Yesterday, in pain, slightly feverish and tired as hell, we had to leave the apartment while our landlord showed it (He’s hoping we’re the last tenants here and somebody will take possession shortly after we leave). It sucked. It was 5pm, so very few places were open, we really didn’t want to walk around but benches don’t exist here outside of parks and the cafes that were open were too bustling and loud for our tired bodies and headachy brains. We wandered around dreaming of a place that would serve us hot soup or a place to sit that wasn’t the ground. We ended up walking by a place that served fried chicken and fries, and I was surprised his door was open and his sign was out. Most places to grab a bite aren’t open this early.

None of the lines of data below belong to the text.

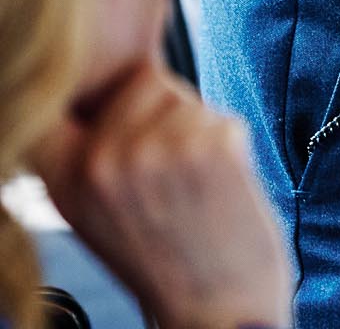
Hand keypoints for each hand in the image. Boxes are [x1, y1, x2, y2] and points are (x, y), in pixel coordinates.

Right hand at [30, 63, 290, 328]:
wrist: (217, 314)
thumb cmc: (164, 261)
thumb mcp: (94, 213)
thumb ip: (85, 152)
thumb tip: (93, 83)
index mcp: (66, 176)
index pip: (63, 93)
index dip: (95, 90)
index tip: (109, 111)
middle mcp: (103, 160)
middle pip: (143, 78)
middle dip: (162, 112)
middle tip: (168, 177)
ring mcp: (158, 151)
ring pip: (186, 97)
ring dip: (198, 131)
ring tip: (193, 190)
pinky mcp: (212, 147)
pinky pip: (223, 116)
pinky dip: (231, 145)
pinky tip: (221, 191)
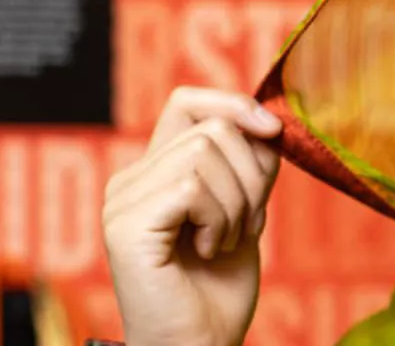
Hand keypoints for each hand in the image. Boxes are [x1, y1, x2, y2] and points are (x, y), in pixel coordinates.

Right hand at [104, 87, 283, 345]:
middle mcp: (130, 179)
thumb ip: (248, 166)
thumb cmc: (219, 290)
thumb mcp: (245, 212)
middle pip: (211, 128)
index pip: (187, 102)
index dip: (233, 103)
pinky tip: (207, 250)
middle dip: (250, 176)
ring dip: (236, 204)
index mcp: (154, 172)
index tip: (272, 130)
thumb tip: (269, 121)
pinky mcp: (125, 224)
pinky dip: (218, 219)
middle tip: (242, 226)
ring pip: (204, 153)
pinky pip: (192, 187)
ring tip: (221, 242)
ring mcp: (122, 201)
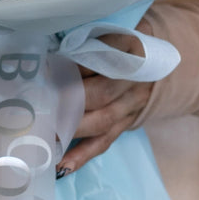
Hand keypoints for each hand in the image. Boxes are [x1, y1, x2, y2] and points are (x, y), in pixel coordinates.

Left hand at [58, 33, 152, 175]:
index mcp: (128, 49)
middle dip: (69, 101)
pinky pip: (104, 142)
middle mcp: (131, 80)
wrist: (157, 63)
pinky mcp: (124, 124)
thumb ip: (87, 42)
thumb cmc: (122, 43)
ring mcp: (129, 106)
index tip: (46, 70)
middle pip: (101, 93)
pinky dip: (82, 155)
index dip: (73, 66)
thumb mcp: (111, 34)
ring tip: (44, 136)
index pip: (100, 58)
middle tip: (41, 106)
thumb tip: (51, 58)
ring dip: (72, 130)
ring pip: (101, 121)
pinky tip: (62, 165)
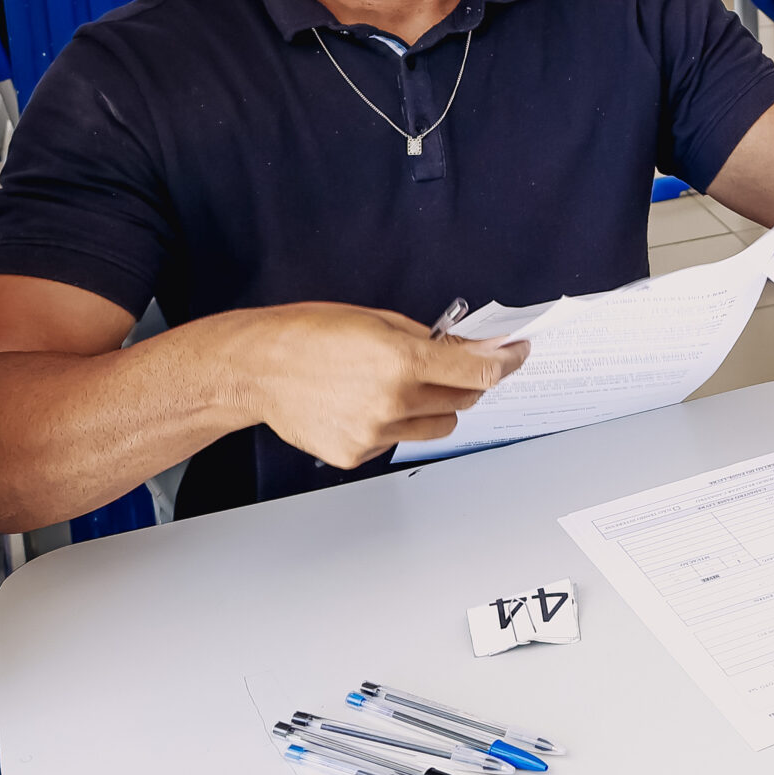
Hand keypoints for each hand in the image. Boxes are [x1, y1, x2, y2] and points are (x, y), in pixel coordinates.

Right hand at [235, 302, 528, 468]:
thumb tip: (471, 350)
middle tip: (459, 365)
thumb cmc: (310, 333)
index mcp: (402, 361)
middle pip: (465, 400)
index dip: (507, 362)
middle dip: (469, 381)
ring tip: (405, 385)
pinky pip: (400, 439)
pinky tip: (369, 403)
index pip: (479, 372)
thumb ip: (429, 340)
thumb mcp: (378, 320)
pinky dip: (398, 422)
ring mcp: (374, 433)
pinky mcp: (357, 454)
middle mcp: (392, 401)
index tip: (517, 354)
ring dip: (437, 405)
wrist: (256, 368)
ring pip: (439, 425)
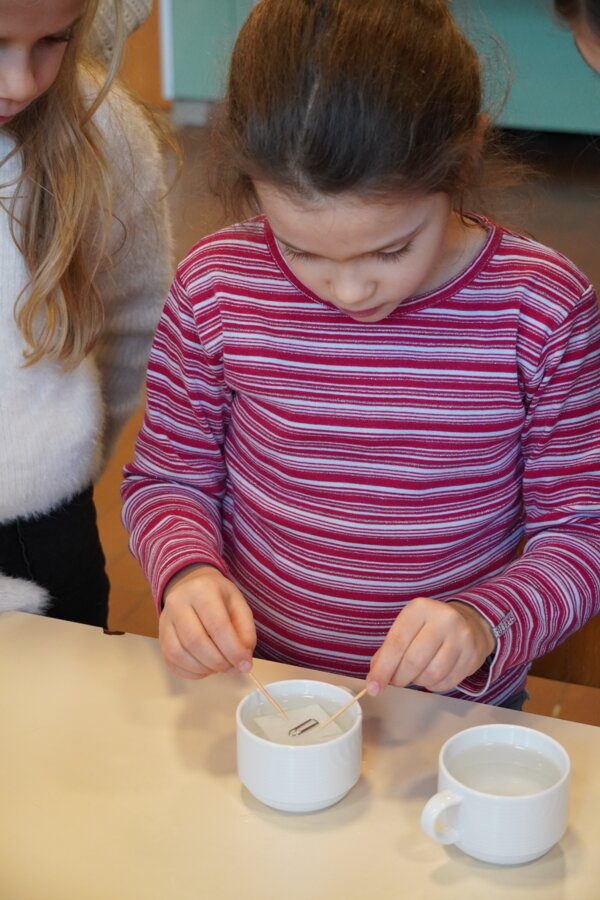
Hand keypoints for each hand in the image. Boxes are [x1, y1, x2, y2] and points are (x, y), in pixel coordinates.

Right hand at [159, 565, 256, 679]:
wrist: (191, 587)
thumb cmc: (219, 598)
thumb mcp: (239, 605)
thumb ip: (246, 632)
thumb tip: (242, 661)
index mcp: (202, 589)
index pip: (217, 625)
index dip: (233, 650)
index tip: (245, 665)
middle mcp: (177, 603)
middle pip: (196, 641)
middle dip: (218, 662)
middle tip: (233, 668)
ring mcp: (164, 621)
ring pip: (179, 654)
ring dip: (204, 669)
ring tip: (220, 667)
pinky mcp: (160, 638)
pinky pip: (172, 662)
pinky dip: (192, 672)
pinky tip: (206, 668)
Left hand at [367, 597, 494, 694]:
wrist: (469, 623)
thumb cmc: (429, 627)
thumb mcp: (407, 627)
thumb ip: (388, 650)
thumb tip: (374, 679)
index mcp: (420, 608)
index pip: (397, 643)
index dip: (383, 669)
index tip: (372, 687)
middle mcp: (443, 620)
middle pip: (414, 661)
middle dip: (399, 678)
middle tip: (395, 680)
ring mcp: (461, 638)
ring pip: (431, 674)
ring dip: (418, 681)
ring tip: (416, 674)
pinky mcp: (472, 656)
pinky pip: (446, 682)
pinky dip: (433, 685)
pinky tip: (431, 676)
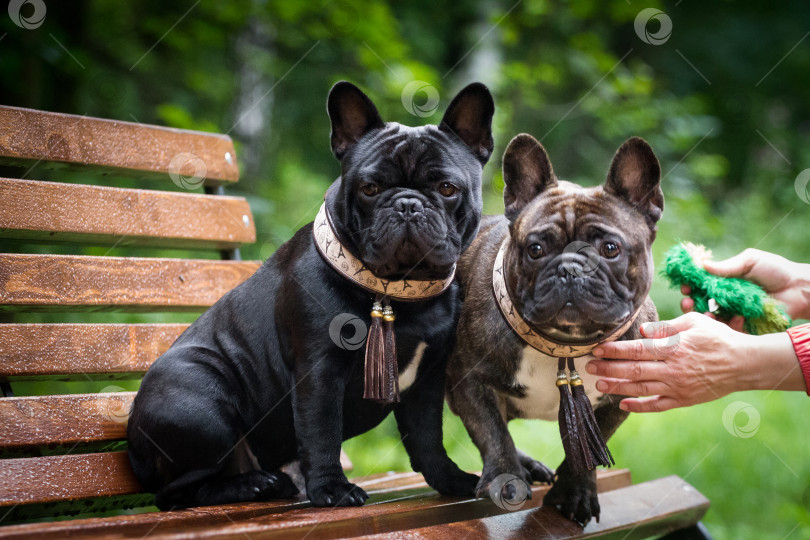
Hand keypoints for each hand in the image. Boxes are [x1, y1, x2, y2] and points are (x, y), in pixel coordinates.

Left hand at [586, 312, 804, 412]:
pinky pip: (657, 406)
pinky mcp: (684, 400)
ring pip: (641, 389)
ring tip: (599, 384)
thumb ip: (666, 328)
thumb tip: (641, 331)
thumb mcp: (695, 322)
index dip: (615, 350)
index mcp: (674, 348)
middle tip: (589, 367)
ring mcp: (678, 387)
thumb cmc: (719, 338)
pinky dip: (639, 406)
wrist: (745, 364)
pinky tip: (623, 404)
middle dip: (608, 369)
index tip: (597, 349)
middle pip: (634, 370)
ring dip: (617, 387)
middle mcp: (673, 369)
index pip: (637, 349)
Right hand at [680, 248, 809, 320]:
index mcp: (725, 281)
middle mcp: (726, 297)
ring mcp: (734, 312)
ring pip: (711, 317)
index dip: (690, 285)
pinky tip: (733, 318)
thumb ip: (727, 266)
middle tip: (687, 302)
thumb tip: (702, 265)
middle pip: (700, 302)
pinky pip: (729, 328)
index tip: (684, 286)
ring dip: (703, 316)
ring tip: (705, 313)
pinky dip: (727, 324)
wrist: (800, 289)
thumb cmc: (776, 271)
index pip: (700, 284)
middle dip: (690, 303)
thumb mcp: (750, 261)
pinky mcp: (744, 325)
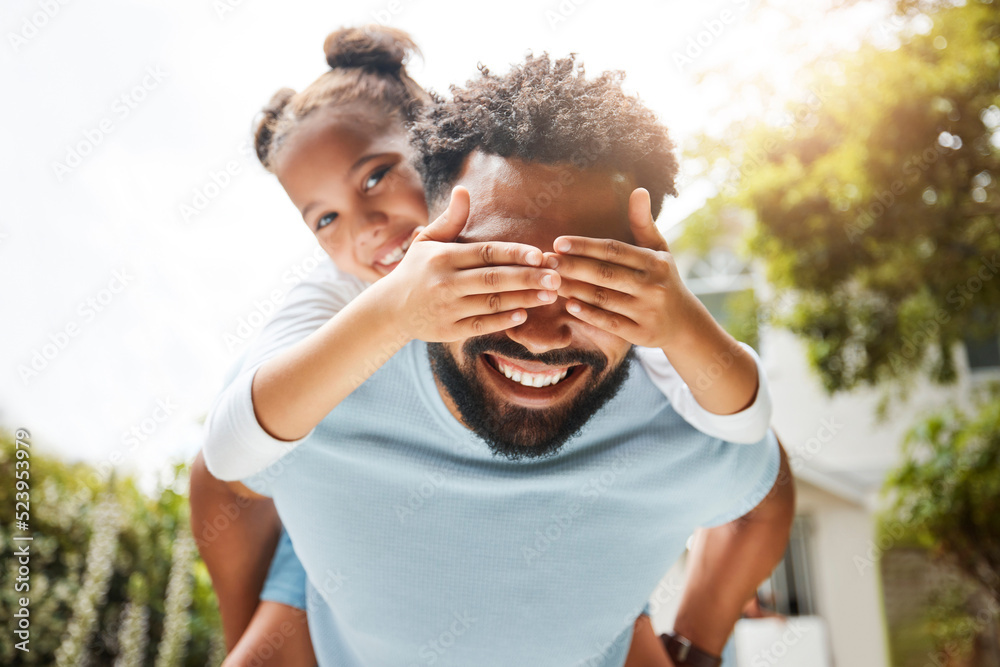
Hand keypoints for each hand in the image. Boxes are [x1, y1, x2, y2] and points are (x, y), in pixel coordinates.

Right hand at [381, 186, 560, 341]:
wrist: (389, 309)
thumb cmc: (415, 270)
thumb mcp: (427, 241)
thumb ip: (450, 219)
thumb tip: (463, 189)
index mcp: (443, 257)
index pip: (485, 253)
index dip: (514, 253)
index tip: (540, 254)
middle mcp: (445, 282)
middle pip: (494, 279)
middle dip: (528, 278)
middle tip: (556, 277)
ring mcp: (447, 309)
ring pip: (491, 303)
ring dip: (523, 299)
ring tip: (549, 295)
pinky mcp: (448, 331)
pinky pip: (481, 326)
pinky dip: (503, 321)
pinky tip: (523, 314)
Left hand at [545, 188, 705, 350]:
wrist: (684, 323)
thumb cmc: (663, 279)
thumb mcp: (659, 250)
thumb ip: (643, 223)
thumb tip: (639, 190)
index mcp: (654, 262)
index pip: (614, 250)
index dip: (585, 246)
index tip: (559, 243)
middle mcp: (652, 286)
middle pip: (605, 274)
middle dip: (573, 267)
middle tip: (547, 262)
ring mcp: (647, 311)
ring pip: (604, 298)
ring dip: (574, 289)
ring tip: (551, 281)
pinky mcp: (641, 333)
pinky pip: (609, 323)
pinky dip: (588, 314)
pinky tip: (569, 305)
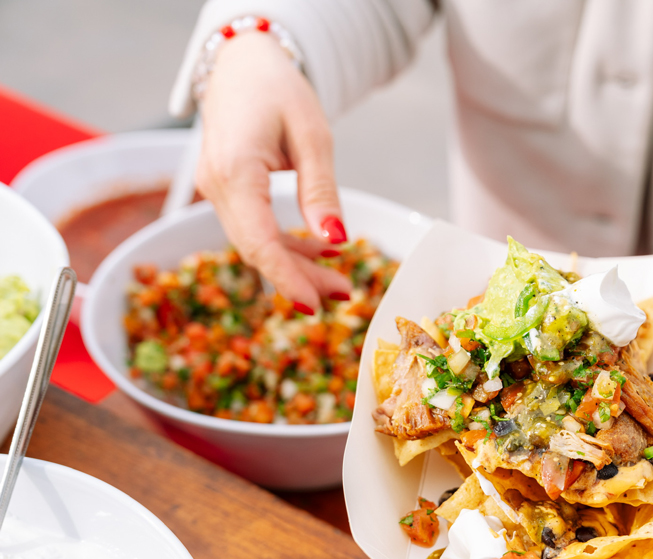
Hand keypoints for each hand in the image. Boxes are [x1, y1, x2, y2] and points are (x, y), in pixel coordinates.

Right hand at [197, 31, 351, 313]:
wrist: (242, 65)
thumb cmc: (278, 90)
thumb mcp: (313, 136)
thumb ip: (321, 190)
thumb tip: (335, 238)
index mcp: (235, 170)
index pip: (258, 240)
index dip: (285, 277)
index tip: (313, 305)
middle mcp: (216, 185)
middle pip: (256, 249)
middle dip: (299, 277)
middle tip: (343, 294)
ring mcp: (216, 189)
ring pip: (255, 243)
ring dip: (295, 265)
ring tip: (338, 280)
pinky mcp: (225, 191)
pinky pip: (254, 228)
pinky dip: (285, 244)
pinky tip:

We went on in and took a seat. I was only mildly surprised when he told us he didn’t have any chicken for us (In a chicken restaurant) but could make us some fries. I didn’t care at all, I would pay for any food he had just for a place to sit. He brought us out two giant portions of fries with Mayo on the side. He had been speaking english early on (My accent must be horrendous, because we did start out in french) so I asked him where he was from. He didn’t have a french accent when he spoke in english like everybody else. He told me he originally learned english in India, after that he spent two years living in England before moving to Ireland. It was in Ireland that he decided he wanted to move to the united States, so he spent the next year trying to arrange a visa that he could eventually apply for citizenship with, He spent a month in California, a month in Washington and two weeks in New York before he gave up on trying to find a place in the US that he didn’t loathe, so he came back home, to France. Amazing. We learned that he hadn’t started prepping chicken yet because he didn’t expect any customers, but had come in early to try a few new recipes, and he would very much like to have some testers. So we tried his chicken nuggets, his chicken wings, his onion rings, fried onions and a few other dishes, for free. All of it was incredibly delicious, I started looking for things to criticize just so he didn’t think I was just being polite. We went back home with our spirits lifted, our bellys full and in a much better mood. Kaleb was raving about the guys food and Kaylee was raving about how incredibly nice he was to us. I thought all night about his story. India, England, Ireland, US, Home. He made it sound so easy.